Lily Toxicity in Cats

Did you know lily exposure is the number one reason cat owners contact pet poison control? Lilies were responsible for about 6% of total calls by cat owners to the ASPCA pet poison control center (8). Popular in home gardens and flower arrangements, lilies are unfortunately very toxic to our feline friends and can cause kidney failure and death. The entire plant is poisonous to cats, with the flower portion believed to be more harmful than the leafy portion. The exact toxin remains unknown, other than that it is a water-soluble compound found in all parts of the plant (5). The toxic dose is also unknown, but ingestion of even a tiny amount of the lily plant is dangerous- as little as a part of a single flower can cause death (2). Fortunately, with prompt treatment, most cats who ingest lilies will have a positive outcome.

Different Kinds of LiliesEaster Lily

One confusing aspect of lily toxicity is that there are many plants we refer to as “lilies.” Only lilies of the genus Lilium (“True Lilies”) and  Hemerocallis (Day Lilies) are known to cause kidney failure in cats. Common types of True Lilies include Easter Lily, Asiatic Lily, Tiger Lily, Wood Lily, Stargazer Lily, and Rubrum Lily (9). Daylilies are commonly planted in home gardens, while true lilies are often found in flower arrangements. Interestingly, other species, including dogs, cats, and humans, do not suffer from renal toxicity after lily ingestion.
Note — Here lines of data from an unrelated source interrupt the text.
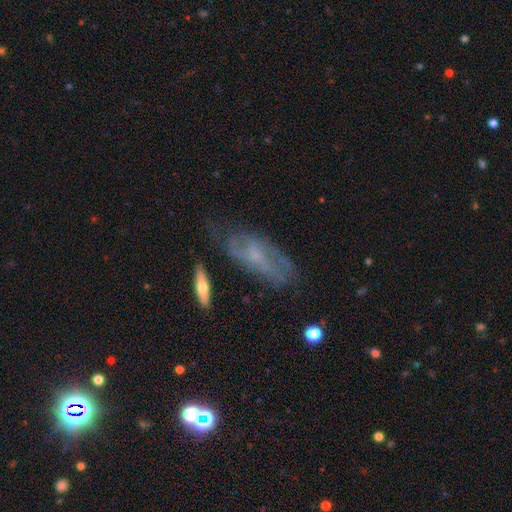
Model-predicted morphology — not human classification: Smooth or featured?
  - featured or disk: 58% *
  - smooth: 32%
  - star or artifact: 10%
Edge-on disk?
  - no: 84% *
  - yes: 16%
Merging?
  - none: 55% *
  - minor disturbance: 27%
  - major disturbance: 15%
  - merger: 4%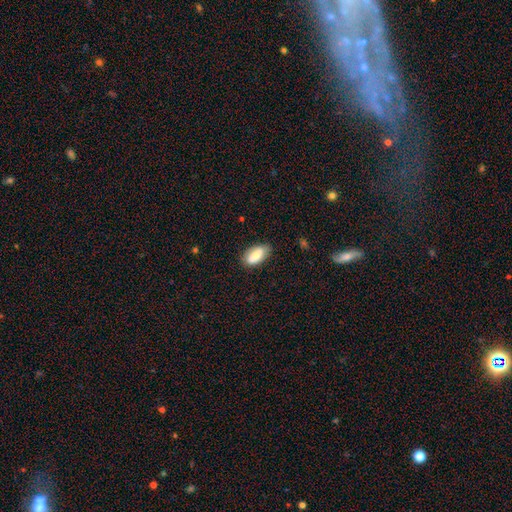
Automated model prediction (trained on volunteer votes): A smooth galaxy with no disk features (78%) that is in between round and cigar-shaped (91%).

Vote fractions:
- Smooth or featured? smooth: 78% / featured or disk: 15% / star or artifact: 7%
- How rounded? in between: 91% / cigar-shaped: 6% / round: 3%
- Merging? none: 75% / minor disturbance: 20% / major disturbance: 3% / merger: 2%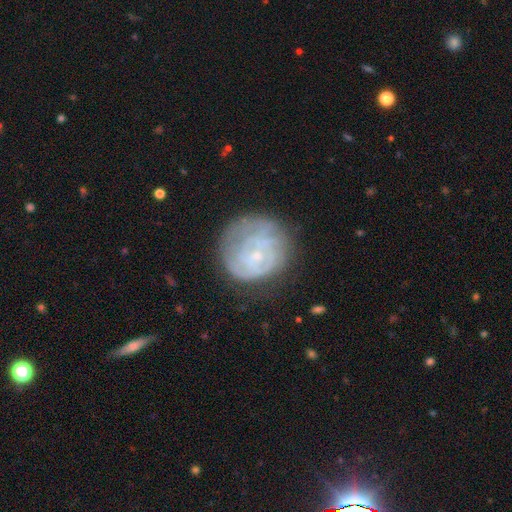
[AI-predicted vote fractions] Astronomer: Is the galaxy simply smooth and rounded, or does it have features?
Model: featured or disk — 66%.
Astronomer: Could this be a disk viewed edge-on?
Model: no — 98%.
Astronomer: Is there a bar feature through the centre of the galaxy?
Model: no — 75%.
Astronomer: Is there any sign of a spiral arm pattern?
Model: yes — 76%.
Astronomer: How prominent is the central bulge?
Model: small — 78%.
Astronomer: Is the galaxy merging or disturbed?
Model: none — 65%.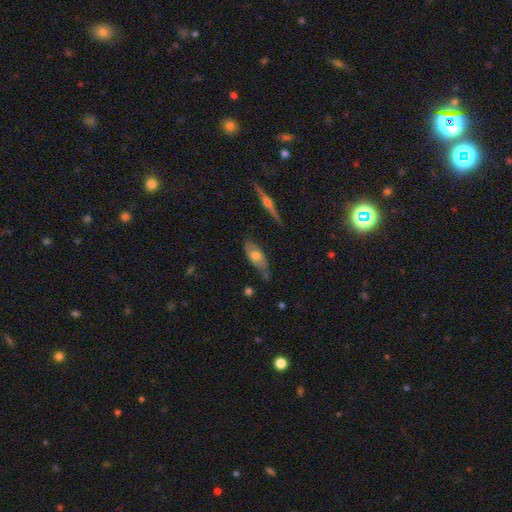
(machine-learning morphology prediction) smooth-or-featured: smooth: 51% | featured or disk: 42% | star or artifact: 7%
  how-rounded: in between: 79% | cigar-shaped: 18% | round: 4%
  merging: none: 60% | minor disturbance: 30% | major disturbance: 6% | merger: 3%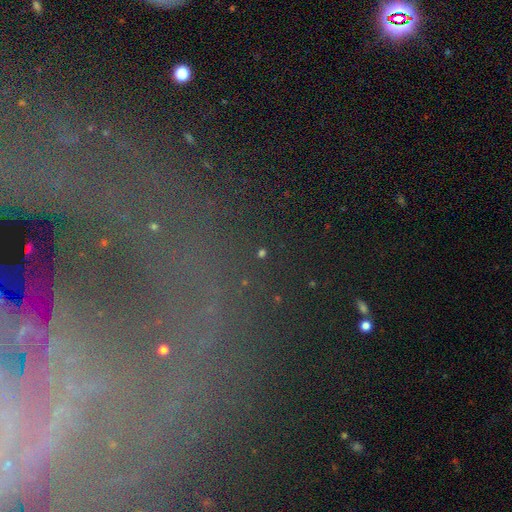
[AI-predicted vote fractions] A star or artifact, not a galaxy (45%).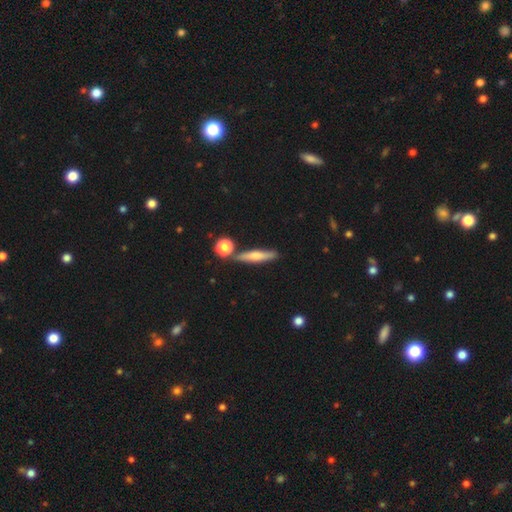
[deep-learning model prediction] Smooth or featured: smooth — 50% (featured or disk — 42%)
How rounded: cigar-shaped — 81% (in between — 14%)
Merging: none — 78% (minor disturbance — 11%)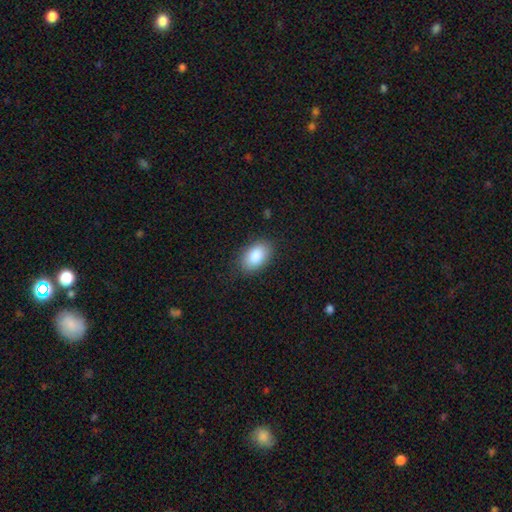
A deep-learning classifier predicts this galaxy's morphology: Smooth or featured?
  - smooth: 87% *
  - star or artifact: 7%
  - featured or disk: 6%
How rounded?
  - in between: 91% *
  - round: 8%
  - cigar-shaped: 1%
Merging?
  - none: 84% *
  - minor disturbance: 12%
  - major disturbance: 3%
  - merger: 1%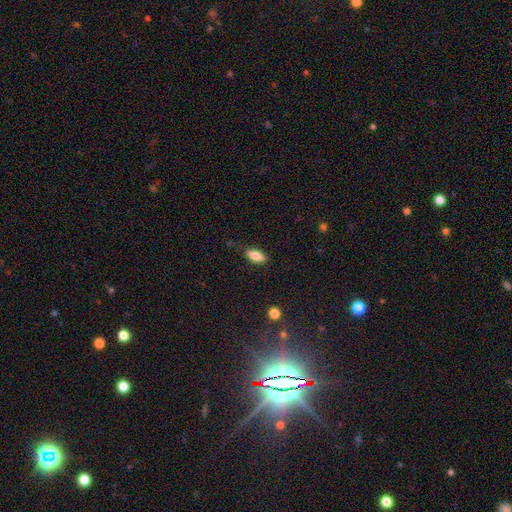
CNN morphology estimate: A smooth galaxy with no disk features (78%) that is in between round and cigar-shaped (82%). Merging: none (79%).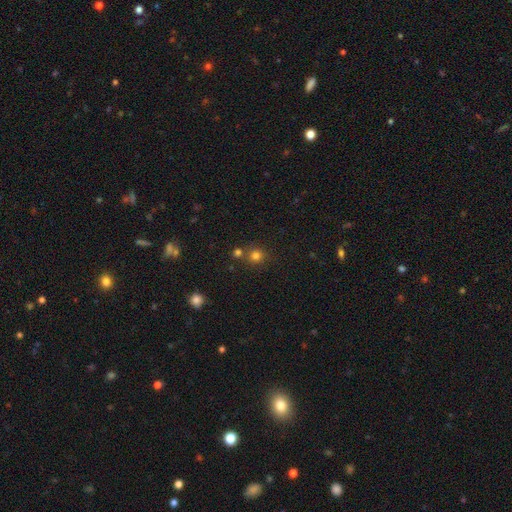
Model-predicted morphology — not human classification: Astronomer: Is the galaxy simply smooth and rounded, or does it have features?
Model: smooth — 77%.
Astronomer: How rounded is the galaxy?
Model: round — 91%.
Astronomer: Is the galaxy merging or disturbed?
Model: none — 71%.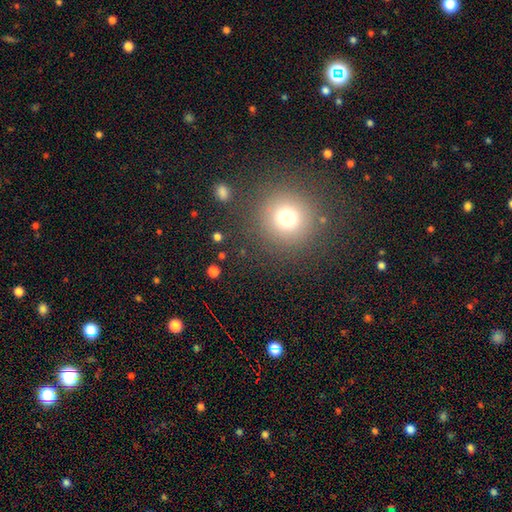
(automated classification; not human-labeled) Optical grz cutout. It shows a smooth galaxy with no disk features (57%) that is round (95%). Merging: none (90%).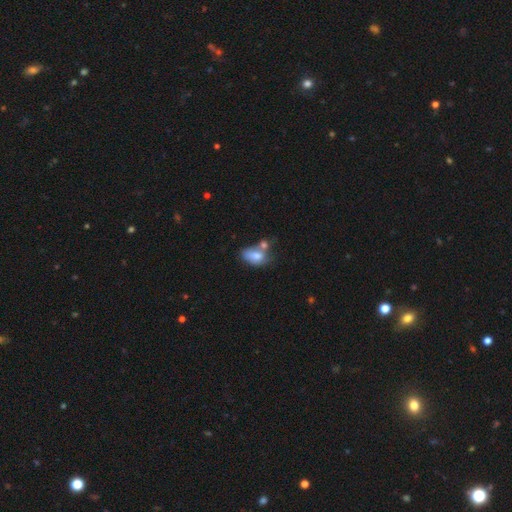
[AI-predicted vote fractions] smooth 76%, featured or disk 16%, star or artifact 8%. Down the decision tree: how rounded — in between (89%); merging — merger (37%).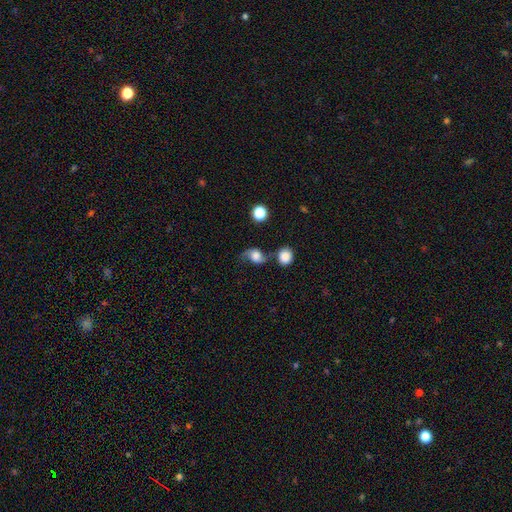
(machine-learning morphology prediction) Smooth or featured: smooth — 53% (featured or disk — 35%)
How rounded: in between — 51% (round — 47%)
Merging: none — 48% (minor disturbance — 25%)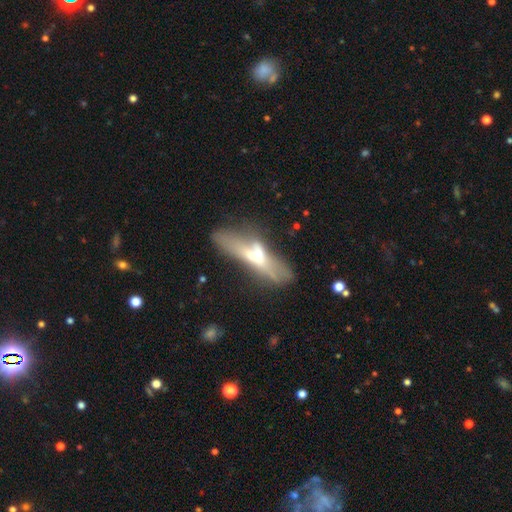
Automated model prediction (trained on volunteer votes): smooth-or-featured: featured or disk: 53% | smooth: 38% | star or artifact: 9%
  disk-edge-on: no: 57% | yes: 43%
  merging: none: 31% | major disturbance: 27% | merger: 23% | minor disturbance: 19%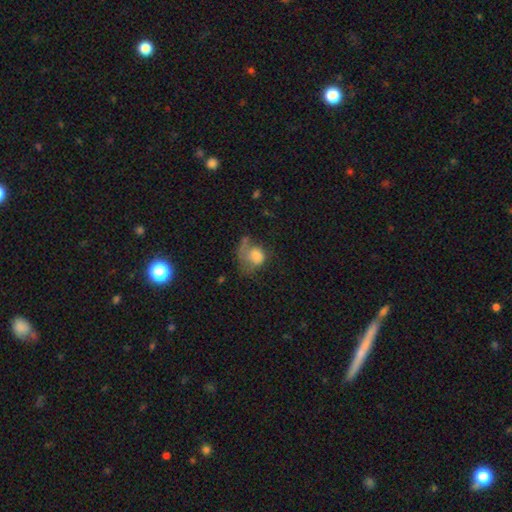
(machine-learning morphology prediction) type=smooth (63%); roundness=round (52%); merging=major disturbance (49%).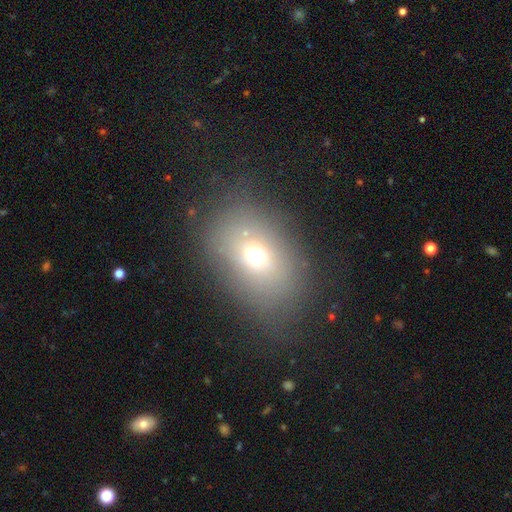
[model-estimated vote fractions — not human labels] Smooth or featured? Predicted: smooth (p=0.63). How rounded? Predicted: in between (p=0.70). Merging? Predicted: none (p=0.68).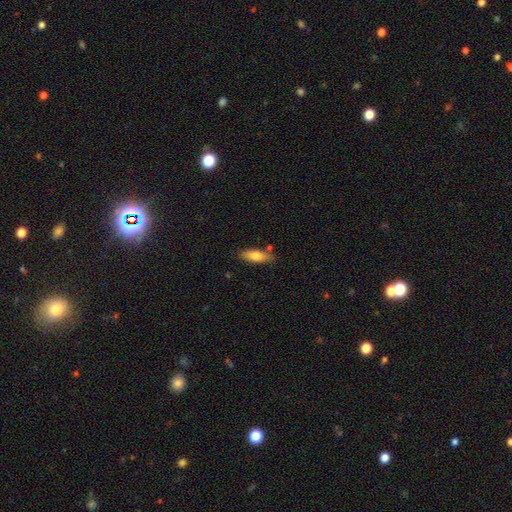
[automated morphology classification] Q: Smooth or featured?
A: smooth (75%); runner-up: featured or disk (18%)
Q: How rounded?
A: in between (68%); runner-up: cigar-shaped (30%)
Q: Merging?
A: none (77%); runner-up: minor disturbance (15%)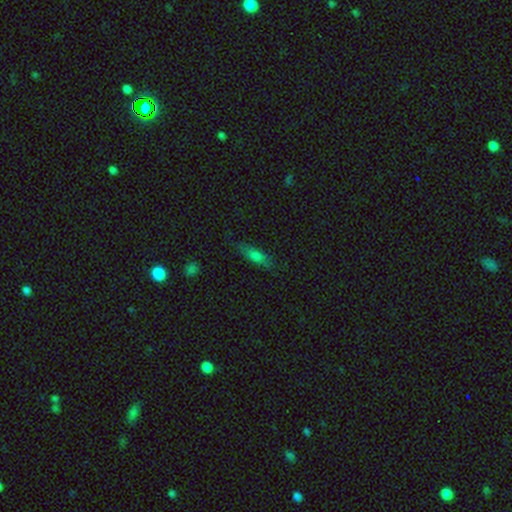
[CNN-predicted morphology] Smooth or featured? Predicted: smooth (p=0.71). How rounded? Predicted: in between (p=0.52). Merging? Predicted: none (p=0.76).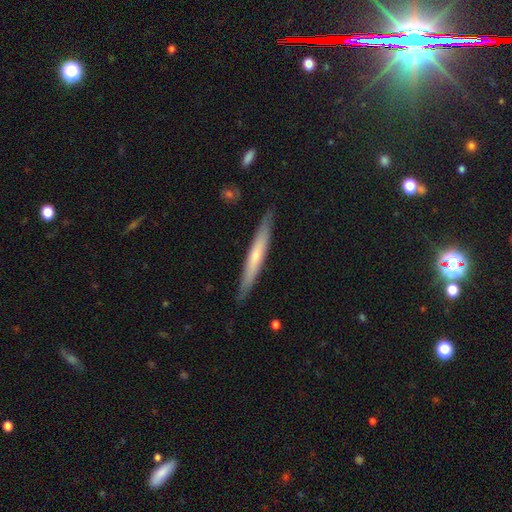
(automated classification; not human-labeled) A smooth galaxy with no disk features (48%).

Vote fractions:
- Smooth or featured? smooth: 48% / featured or disk: 46% / star or artifact: 5%
- Merging? none: 88% / minor disturbance: 9% / major disturbance: 2% / merger: 1%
What about the other “Lilies”? Calla Lilies (genus Zantedeschia), Peace Lilies (Spathiphyllum), Lily of the Valley (Convallaria), and Peruvian Lilies (Alstroemeria) are not associated with kidney toxicity. However, Calla and Peace Lilies contain insoluble oxalates, which can cause oral irritation. Cats may exhibit excessive salivation, pawing at the mouth, and anorexia. Veterinary treatment is often unnecessary for ingestion of these species and mainly consists of cleaning out the mouth and treating discomfort. Lilies of the Valley contain cardiac glycosides, and ingestion can cause heart problems such as arrhythmias. Veterinary treatment should be sought if a cat ingests Lily of the Valley, as hospitalization and anti-arrhythmic drugs may be needed. Alstroemeria flowers, on the other hand, are completely non-toxic! (9,6).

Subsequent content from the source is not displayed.